Performance Comparison

Row-wise apply vs vectorized operations.

1. Slow Row-wise

python %%timeit df.apply(lambda row: row['A'] + row['B'], axis=1)

2. Fast Vectorized

python %%timeit df['A'] + df['B']

3. When to Use axis=1

  • Complex conditional logic
  • Operations requiring multiple columns
  • Non-vectorizable custom functions

Exercises

Exercise 1. Create a numeric DataFrame with 4 columns. Use apply(np.mean, axis=0) to compute the mean of each column, then apply(np.mean, axis=1) to compute the mean of each row. Verify the column means match df.mean().

Solution to Exercise 1

Apply mean along both axes.

import pandas as pd
import numpy as np

df = pd.DataFrame(np.random.randn(5, 4), columns=['A', 'B', 'C', 'D'])
col_means = df.apply(np.mean, axis=0)
row_means = df.apply(np.mean, axis=1)
print("Column means:\n", col_means)
print("Row means:\n", row_means)
assert (col_means == df.mean()).all()

Exercise 2. Create a DataFrame with columns 'math', 'science', and 'english'. Use apply() with axis=1 to add a new column 'highest_subject' that contains the name of the column with the highest score for each row (use idxmax()).

| EXERCISES TO COMPLETE |
A) Render this sentence from the text on pandas apply into Spanish: "Use apply(np.mean, axis=0) to compute the mean of each column, then apply(np.mean, axis=1) to compute the mean of each row."
B) Reproduce, character for character, the part of the text on pandas apply that opens with the words containing "3. When to Use" and closes with "means match df.mean().".
C) Extend the text on pandas apply beyond its last sentence.

| DATASET EXCERPT |
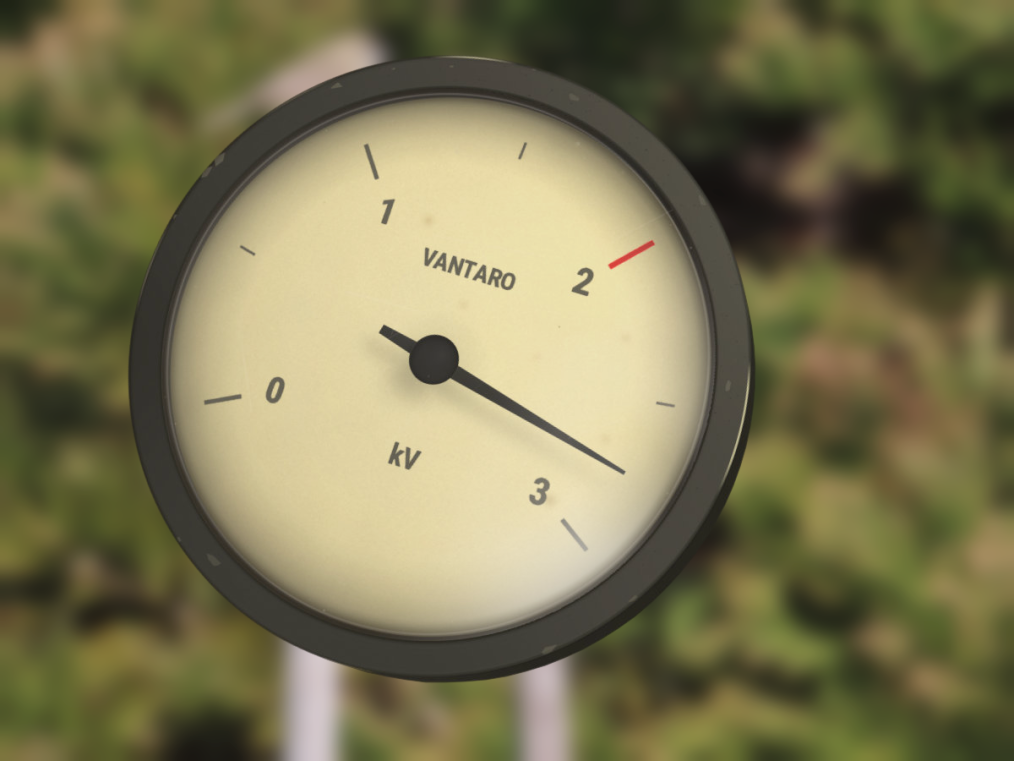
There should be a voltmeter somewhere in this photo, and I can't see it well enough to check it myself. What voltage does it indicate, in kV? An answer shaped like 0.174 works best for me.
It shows 2.75
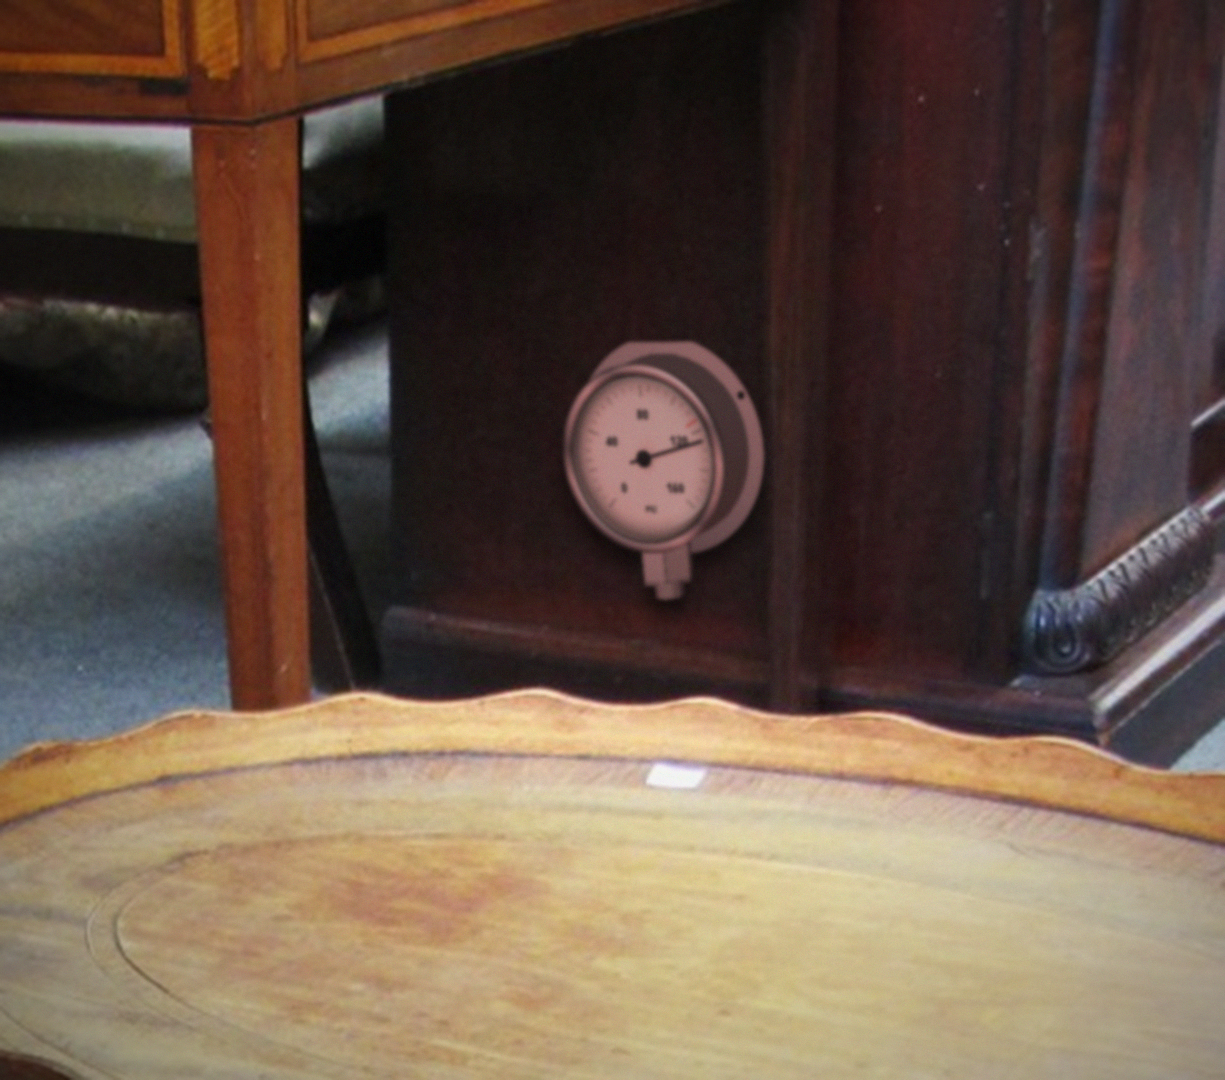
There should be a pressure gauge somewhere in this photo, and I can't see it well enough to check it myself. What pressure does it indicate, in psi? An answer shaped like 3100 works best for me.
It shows 125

| ANSWERS TO THE PROBLEMS |
A) Usa apply(np.mean, axis=0) para calcular la media de cada columna y luego apply(np.mean, axis=1) para calcular la media de cada fila.

B)
3. When to Use axis=1

  • Complex conditional logic
  • Operations requiring multiple columns
  • Non-vectorizable custom functions

Exercises

Exercise 1. Create a numeric DataFrame with 4 columns. Use apply(np.mean, axis=0) to compute the mean of each column, then apply(np.mean, axis=1) to compute the mean of each row. Verify the column means match df.mean().

C)
Solution to Exercise 2

Find the column name of the max value per row.

import pandas as pd

df = pd.DataFrame({
    'math': [85, 92, 78],
    'science': [90, 88, 95],
    'english': [88, 85, 80]
})
df['highest_subject'] = df.apply(lambda row: row.idxmax(), axis=1)
print(df)

Exercise 3. Create a DataFrame and use apply() with axis=0 to return a Series with the count of values above the column mean for each column. Compare using a custom function vs a vectorized approach.

Solution to Exercise 3

Count values above the column mean using apply.

import pandas as pd
import numpy as np

df = pd.DataFrame(np.random.randn(100, 3), columns=['A', 'B', 'C'])
above_mean = df.apply(lambda col: (col > col.mean()).sum(), axis=0)
print(above_mean)